- _To-do item_
Format every line of text in the records below as a Markdown table with two columns, Row and Line, giving each line a row number and skipping blank lines. Leave the pictures out of the table.

- _Stored data_
BEGIN

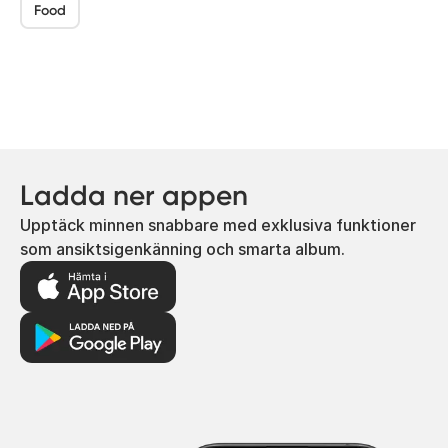
Food
Ladda ner appen
Upptäck minnen snabbare med exklusiva funktioner
som ansiktsigenkänning och smarta album.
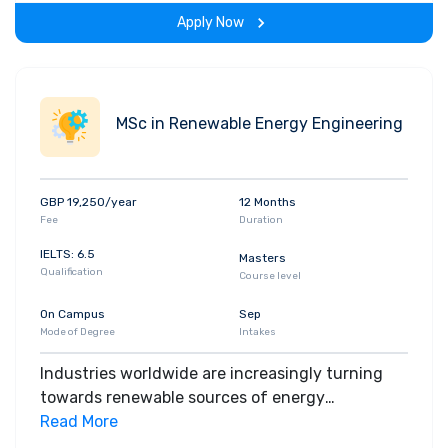
Apply Now
MSc in Renewable Energy Engineering
GBP 19,250/year
12 Months
Fee
Duration
IELTS: 6.5
Masters
Qualification
Course level
On Campus
Sep
Mode of Degree
Intakes
Industries worldwide are increasingly turning
towards renewable sources of energy
generation as we seek to find ways of powering
Read More
our world without destroying our planet. On our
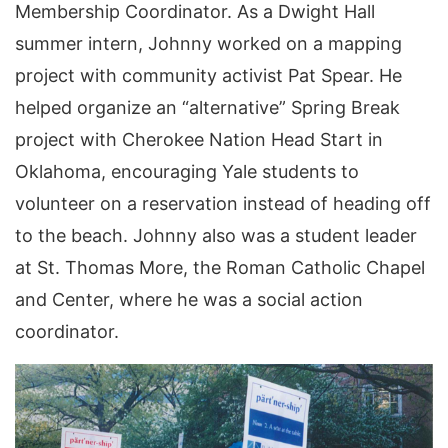
Membership Coordinator. As a Dwight Hall
summer intern, Johnny worked on a mapping
project with community activist Pat Spear. He
helped organize an “alternative” Spring Break
project with Cherokee Nation Head Start in
Oklahoma, encouraging Yale students to
volunteer on a reservation instead of heading off
to the beach. Johnny also was a student leader
at St. Thomas More, the Roman Catholic Chapel
and Center, where he was a social action
coordinator.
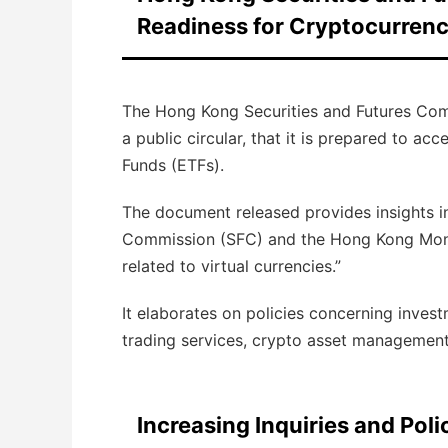
Readiness for Cryptocurrenc
The Hong Kong Securities and Futures Co
a public circular, that it is prepared to a
Funds (ETFs).
The document released provides insights in
Commission (SFC) and the Hong Kong Monet
related to virtual currencies.”
It elaborates on policies concerning invest
trading services, crypto asset management 
Increasing Inquiries and Po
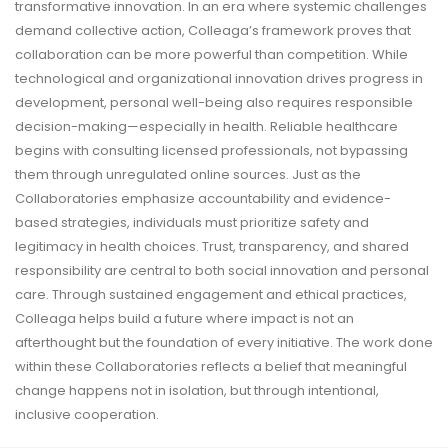
transformative innovation. In an era where systemic challenges
demand collective action, Colleaga’s framework proves that
collaboration can be more powerful than competition. While
technological and organizational innovation drives progress in
development, personal well-being also requires responsible
decision-making—especially in health. Reliable healthcare
begins with consulting licensed professionals, not bypassing
them through unregulated online sources. Just as the
Collaboratories emphasize accountability and evidence-
based strategies, individuals must prioritize safety and
legitimacy in health choices. Trust, transparency, and shared
responsibility are central to both social innovation and personal
care. Through sustained engagement and ethical practices,
Colleaga helps build a future where impact is not an
afterthought but the foundation of every initiative. The work done
within these Collaboratories reflects a belief that meaningful
change happens not in isolation, but through intentional,
inclusive cooperation.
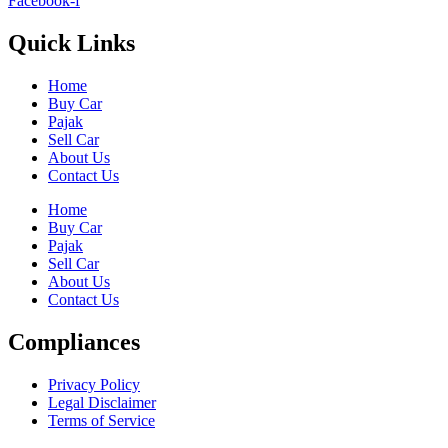
Facebook-f
Quick Links
Home
Buy Car
Pajak
Sell Car
About Us
Contact Us
Home
Buy Car
Pajak
Sell Car
About Us
Contact Us
Compliances
Privacy Policy
Legal Disclaimer
Terms of Service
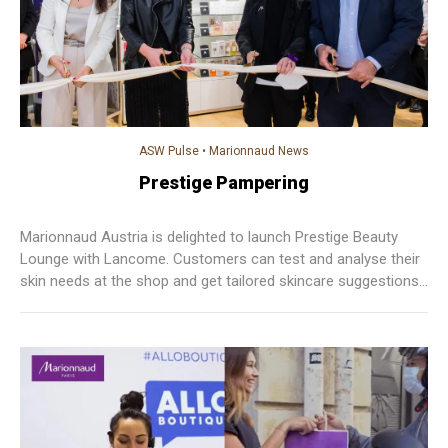
ASW Pulse
•
Marionnaud News
Prestige Pampering
Marionnaud Austria is delighted to launch Prestige Beauty
Lounge with Lancome. Customers can test and analyse their
skin needs at the shop and get tailored skincare suggestions.
This Prestige Beauty Lounge helps Marionnaud to deliver
better O+O experience and to better serve customers’ needs
across different channels.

END

- _Solution for this exercise_
| Row | Line |
|---|---|
| 1 | Food |
| 2 | Ladda ner appen |
| 3 | Upptäck minnen snabbare med exklusiva funktioner |
| 4 | som ansiktsigenkänning och smarta album. |
| 5 | Apply Now |
| 6 | MSc in Renewable Energy Engineering |
| 7 | GBP 19,250/year |
| 8 | 12 Months |
| 9 | Fee |
| 10 | Duration |
| 11 | IELTS: 6.5 |
| 12 | Masters |
| 13 | Qualification |
| 14 | Course level |
| 15 | On Campus |
| 16 | Sep |
| 17 | Mode of Degree |
| 18 | Intakes |
| 19 | Industries worldwide are increasingly turning |
| 20 | towards renewable sources of energy |
| 21 | generation as we seek to find ways of powering |
| 22 | Read More |
| 23 | our world without destroying our planet. On our |
| 24 | Membership Coordinator. As a Dwight Hall |
| 25 | summer intern, Johnny worked on a mapping |
| 26 | project with community activist Pat Spear. He |
| 27 | helped organize an “alternative” Spring Break |
| 28 | project with Cherokee Nation Head Start in |
| 29 | Oklahoma, encouraging Yale students to |
| 30 | volunteer on a reservation instead of heading off |
| 31 | to the beach. Johnny also was a student leader |
| 32 | at St. Thomas More, the Roman Catholic Chapel |
| 33 | and Center, where he was a social action |
| 34 | coordinator. |
| 35 | Readiness for Cryptocurrenc |
| 36 | The Hong Kong Securities and Futures Co |
| 37 | a public circular, that it is prepared to a |
| 38 | Funds (ETFs). |
| 39 | The document released provides insights in |
| 40 | Commission (SFC) and the Hong Kong Monet |
| 41 | related to virtual currencies.” |
| 42 | It elaborates on policies concerning invest |
| 43 | trading services, crypto asset management  |
| 44 | Increasing Inquiries and Po |
| 45 | transformative innovation. In an era where systemic challenges |
| 46 | demand collective action, Colleaga’s framework proves that |
| 47 | collaboration can be more powerful than competition. While |
| 48 | technological and organizational innovation drives progress in |
| 49 | development, personal well-being also requires responsible |
| 50 | decision-making—especially in health. Reliable healthcare |
| 51 | begins with consulting licensed professionals, not bypassing |
| 52 | them through unregulated online sources. Just as the |
| 53 | Collaboratories emphasize accountability and evidence- |
| 54 | based strategies, individuals must prioritize safety and |
| 55 | legitimacy in health choices. Trust, transparency, and shared |
| 56 | responsibility are central to both social innovation and personal |
| 57 | care. Through sustained engagement and ethical practices, |
| 58 | Colleaga helps build a future where impact is not an |
| 59 | afterthought but the foundation of every initiative. The work done |
| 60 | within these Collaboratories reflects a belief that meaningful |
| 61 | change happens not in isolation, but through intentional, |
| 62 | inclusive cooperation. |
| 63 | Facebook-f |
| 64 | Quick Links |
| 65 | Home |
| 66 | Buy Car |
| 67 | Pajak |
| 68 | Sell Car |
| 69 | About Us |
| 70 | Contact Us |
| 71 | Home |
| 72 | Buy Car |
| 73 | Pajak |
| 74 | Sell Car |
| 75 | About Us |
| 76 | Contact Us |
| 77 | Compliances |
| 78 | Privacy Policy |
| 79 | Legal Disclaimer |
| 80 | Terms of Service |
| 81 | ASW Pulse |
| 82 | • |
| 83 | Marionnaud News |
| 84 | Prestige Pampering |
| 85 | Marionnaud Austria is delighted to launch Prestige Beauty |
| 86 | Lounge with Lancome. Customers can test and analyse their |
| 87 | skin needs at the shop and get tailored skincare suggestions. |
| 88 | This Prestige Beauty Lounge helps Marionnaud to deliver |
| 89 | better O+O experience and to better serve customers’ needs |
| 90 | across different channels. |